Task to carry out: In the entries below, spot each line with the word "paths" and copy it.

The input:
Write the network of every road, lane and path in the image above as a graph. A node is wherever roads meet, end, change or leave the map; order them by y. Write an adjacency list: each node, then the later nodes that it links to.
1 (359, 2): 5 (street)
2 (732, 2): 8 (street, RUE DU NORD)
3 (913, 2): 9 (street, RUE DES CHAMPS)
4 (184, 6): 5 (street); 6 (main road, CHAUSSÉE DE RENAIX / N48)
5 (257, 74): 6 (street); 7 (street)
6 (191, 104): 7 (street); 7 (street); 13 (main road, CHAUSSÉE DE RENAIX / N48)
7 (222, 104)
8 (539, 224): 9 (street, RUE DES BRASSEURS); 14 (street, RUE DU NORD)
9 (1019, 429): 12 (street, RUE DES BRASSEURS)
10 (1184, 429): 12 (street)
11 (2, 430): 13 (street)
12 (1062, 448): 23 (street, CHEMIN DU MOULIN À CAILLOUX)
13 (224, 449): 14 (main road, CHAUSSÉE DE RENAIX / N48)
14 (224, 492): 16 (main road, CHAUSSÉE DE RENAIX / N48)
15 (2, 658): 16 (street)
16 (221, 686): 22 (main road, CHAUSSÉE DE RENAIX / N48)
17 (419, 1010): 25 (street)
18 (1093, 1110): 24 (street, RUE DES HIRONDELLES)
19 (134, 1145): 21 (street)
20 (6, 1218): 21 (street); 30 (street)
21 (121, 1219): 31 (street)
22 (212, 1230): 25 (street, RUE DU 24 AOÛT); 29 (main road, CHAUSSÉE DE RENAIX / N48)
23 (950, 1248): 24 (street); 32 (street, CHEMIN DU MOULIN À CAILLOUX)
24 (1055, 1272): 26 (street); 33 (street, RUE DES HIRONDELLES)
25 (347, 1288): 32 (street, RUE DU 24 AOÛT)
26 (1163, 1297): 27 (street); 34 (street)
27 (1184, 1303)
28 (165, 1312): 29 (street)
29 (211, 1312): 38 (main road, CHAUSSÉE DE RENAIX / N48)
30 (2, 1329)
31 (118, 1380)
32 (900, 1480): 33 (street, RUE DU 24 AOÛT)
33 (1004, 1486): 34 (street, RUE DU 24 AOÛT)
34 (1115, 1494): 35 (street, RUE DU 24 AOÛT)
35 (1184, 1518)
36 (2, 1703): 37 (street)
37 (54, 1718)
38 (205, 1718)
==
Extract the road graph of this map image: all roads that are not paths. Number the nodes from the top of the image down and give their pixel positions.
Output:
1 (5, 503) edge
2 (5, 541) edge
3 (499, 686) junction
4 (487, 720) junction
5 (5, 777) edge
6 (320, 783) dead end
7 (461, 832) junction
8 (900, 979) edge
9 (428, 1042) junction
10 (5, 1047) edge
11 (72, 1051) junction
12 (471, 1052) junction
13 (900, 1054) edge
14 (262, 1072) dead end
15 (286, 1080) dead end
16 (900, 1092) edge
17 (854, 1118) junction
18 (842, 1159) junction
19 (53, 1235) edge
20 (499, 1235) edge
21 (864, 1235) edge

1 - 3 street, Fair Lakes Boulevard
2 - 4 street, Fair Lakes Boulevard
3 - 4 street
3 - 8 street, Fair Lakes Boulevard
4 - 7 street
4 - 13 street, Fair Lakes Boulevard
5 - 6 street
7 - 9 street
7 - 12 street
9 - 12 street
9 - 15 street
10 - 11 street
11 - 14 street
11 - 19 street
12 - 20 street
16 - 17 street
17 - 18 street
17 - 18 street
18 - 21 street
...
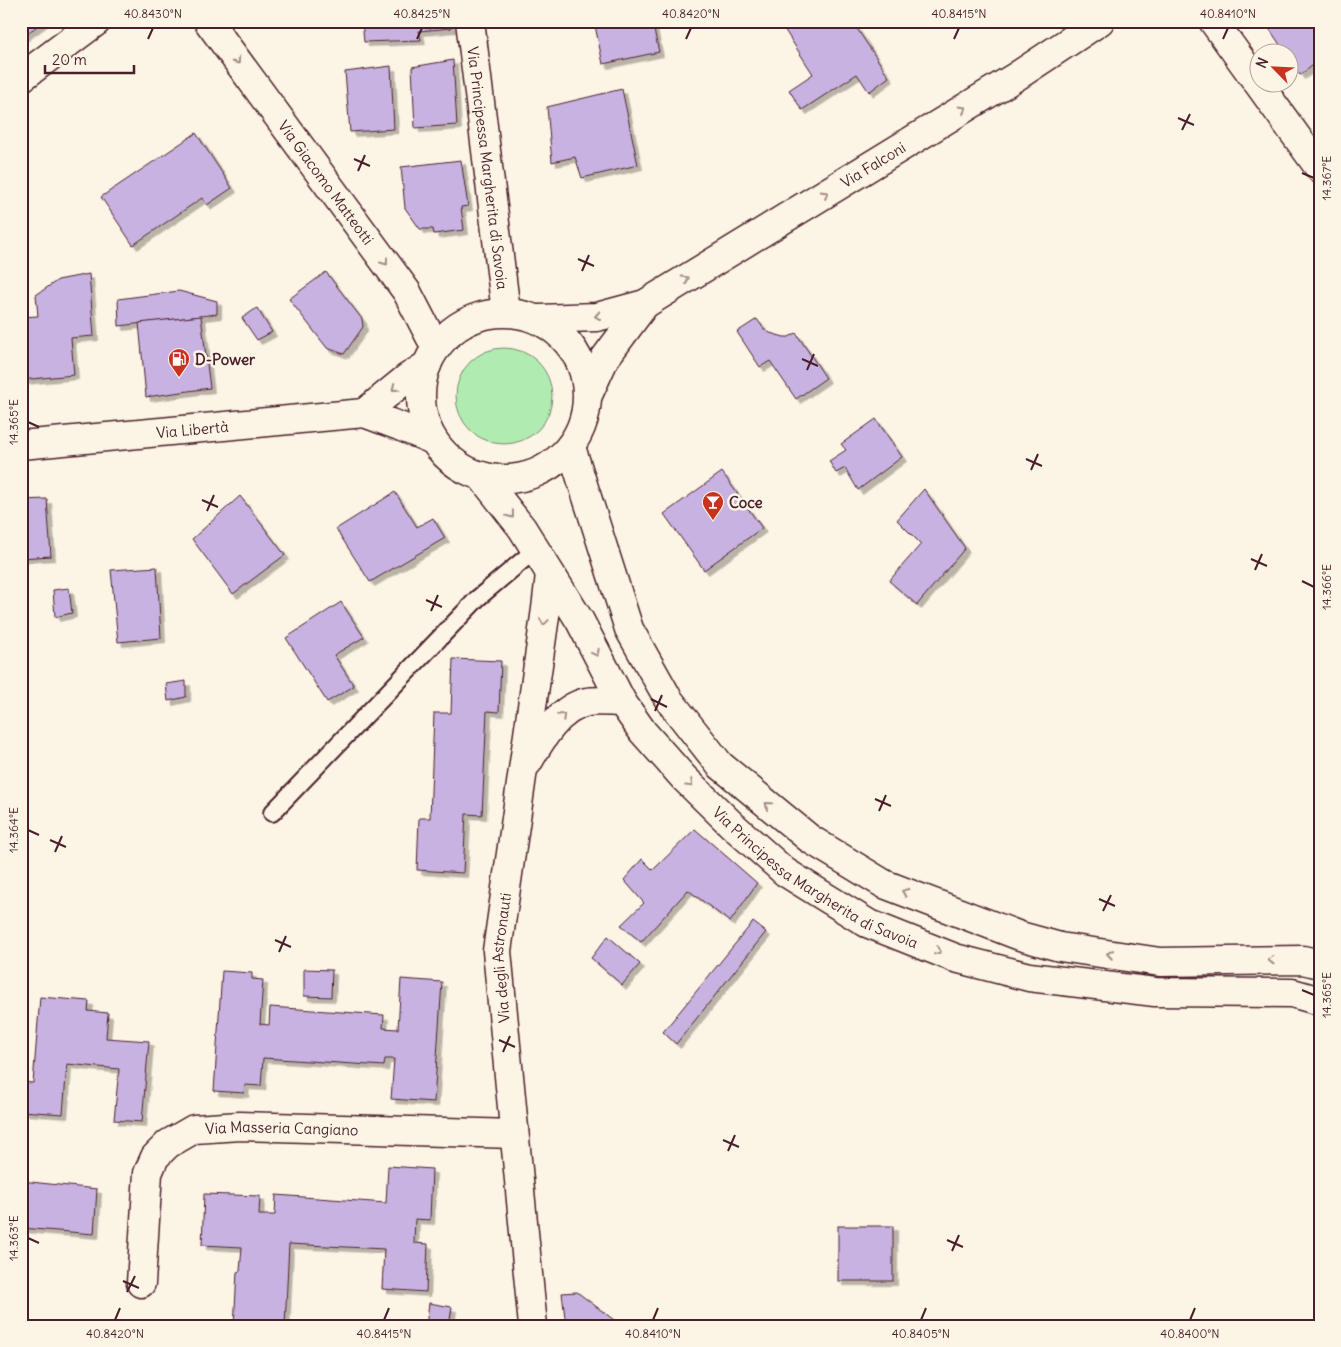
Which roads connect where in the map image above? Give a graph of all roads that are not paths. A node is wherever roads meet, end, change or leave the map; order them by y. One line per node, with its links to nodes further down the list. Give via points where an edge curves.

Answer section:
Extract the road graph of this map image: all roads that are not paths. Number the nodes from the top of the image down and give their pixel positions.
Which roads connect where in the map image above? Give a graph of all roads that are not paths. A node is wherever roads meet, end, change or leave the map; order them by y. One line per node, with its links to nodes further down the list. Give via points where an edge curves.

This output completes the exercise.